D.J. Schwenk is having a hard year. Her father’s injury means that he can no longer take care of all the work on their dairy farm. The massive fight between her father and her two collegiate brothers pretty much guarantees that they will not be coming around to help. Which means that D.J. is the one to whom all of the chores and endless work must fall. During the summer it’s not too horrible … but last year the extra work meant that she had a hard time completing all of her schoolwork. She knows she’s not smart, but failing English was a major blow, perhaps one that she is unwilling to fully acknowledge.

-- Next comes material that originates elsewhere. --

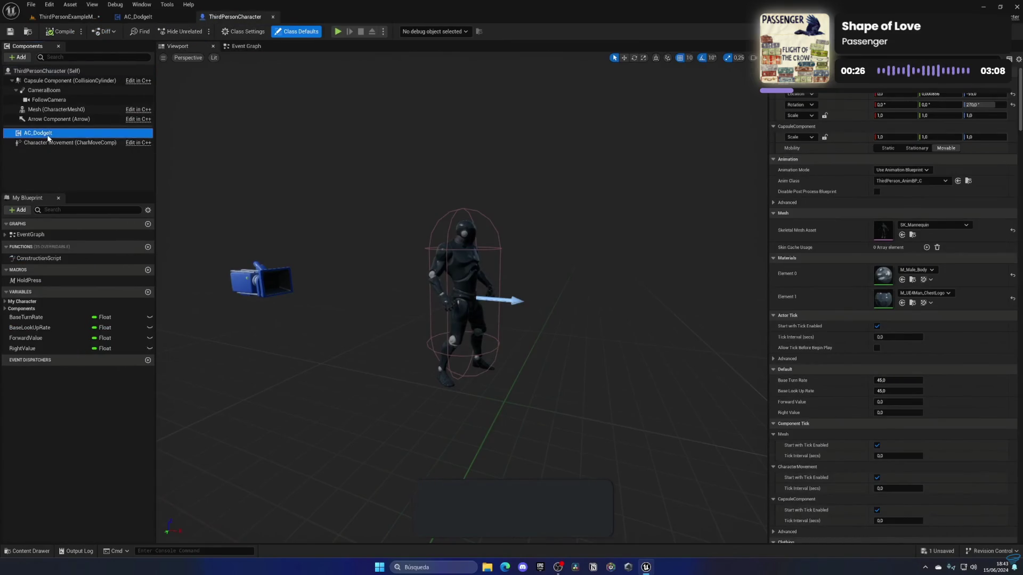
click(245, 45)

Then, as summer winds to a close, events start to change. D.J.’s family has always been friendly with the rival football coach, despite the fact that the rivalry between the schools – and the part that the older Schwenk brothers played in that rivalry – is intense. So it’s with mixed feelings that they accept the help of the rival quarterback, sent by the coach to both learn a better work ethic and to lend a hand on the overworked Schwenk farm. D.J. in particular is very mixed in her feelings towards Brian, especially when she realizes that she’s expected to train him. He’s everything she is not – popular, rich, smart – and yet he seems attracted to her. And of course, there is that extra complication of wanting to join the boy’s football team…
D.J. is a complex and three-dimensional character. She’s comfortable with who she is, but at the same time wishes she were something more, something bigger. Her realization that she is a “cow”, just doing what is expected of her without ever really thinking about why or what her other options are, will resonate with almost all teen readers. I particularly liked that D.J. was not setting out to be a maverick. She’s not “quirky” or “eccentric”, she doesn’t do incredibly strange things just for kicks or to be the center of attention. If anything, she is mortified when her decision to shake up her own sense of self by joining the football team attracts national attention.

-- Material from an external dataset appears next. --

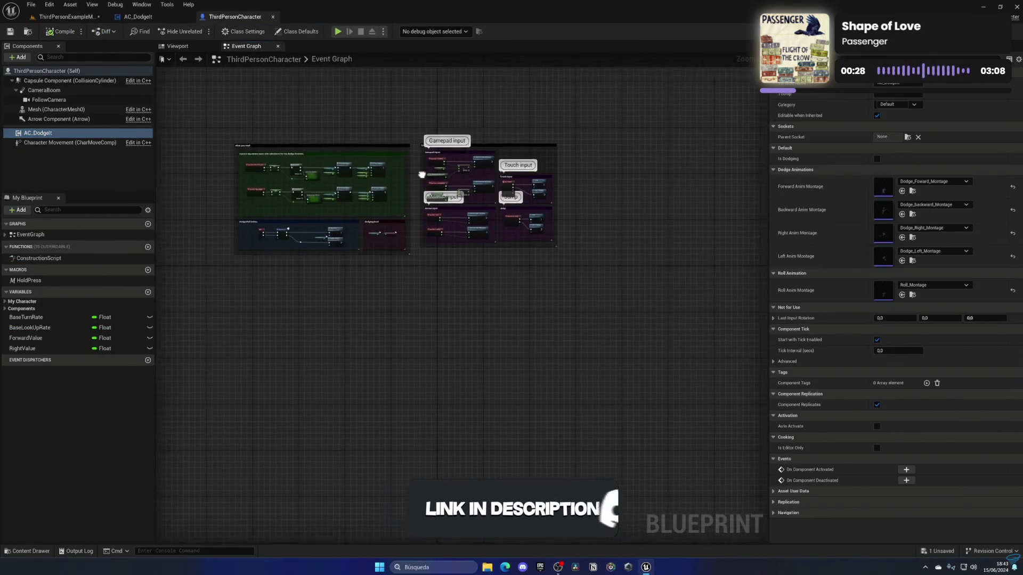
scroll(463, 254, up, 4)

The Schwenk family is not a communicative unit. Family scenes are notable for their silence, for what is not said, and this, too, contributes to a picture of D.J. as a real person. At times she feels stifled by the lack of discussion about important issues – such as the family fight – while at other times she takes comfort in not being forced to constantly air all of her dirty laundry in front of her parents. Brian’s willingness to talk about anything and everything is both refreshing and threatening.

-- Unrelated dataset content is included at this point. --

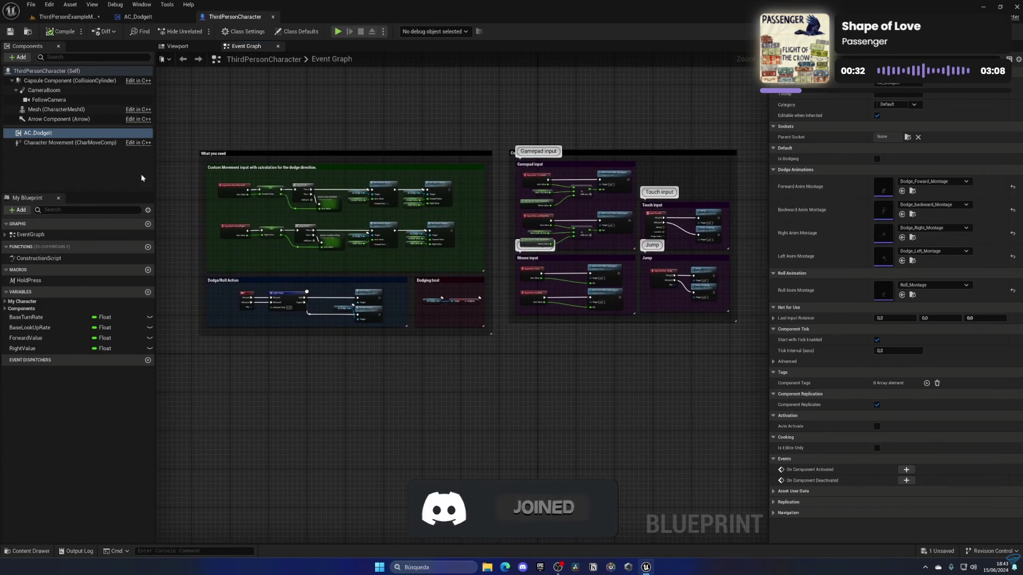
click(50, 133)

Real girls who are interested in both boys and sports, who worry about their families at the same time they worry about their boyfriends, and who are forced to balance time with friends with time spent on responsibilities vital to the family can, at first glance, be hard to find on the YA shelves. D.J. Schwenk is certainly among the first rank of go-to books for introspective girls who like a little humor with their character development.
Notes on the cover(s): When it was first released, the cow-wearing-a-tiara cover was the only option. I’m not really sure what they were thinking. If there were anyone LESS likely to wear a tiara, it’s D.J., and while the dairy farm is such a vibrant part of D.J.’s life that it’s almost a separate character, the cow wearing a tiara is just … strange and misleading. The new cover, of D.J. and Brian lying head to head is more generically appealing in a bland sort of way. But it’s misleading in its own way, making the story seem more of a romance than a coming of age story. D.J. and Brian are both very busy people, and they have a complicated relationship. I don’t think either of them spends much time just lying in the grass with the other person.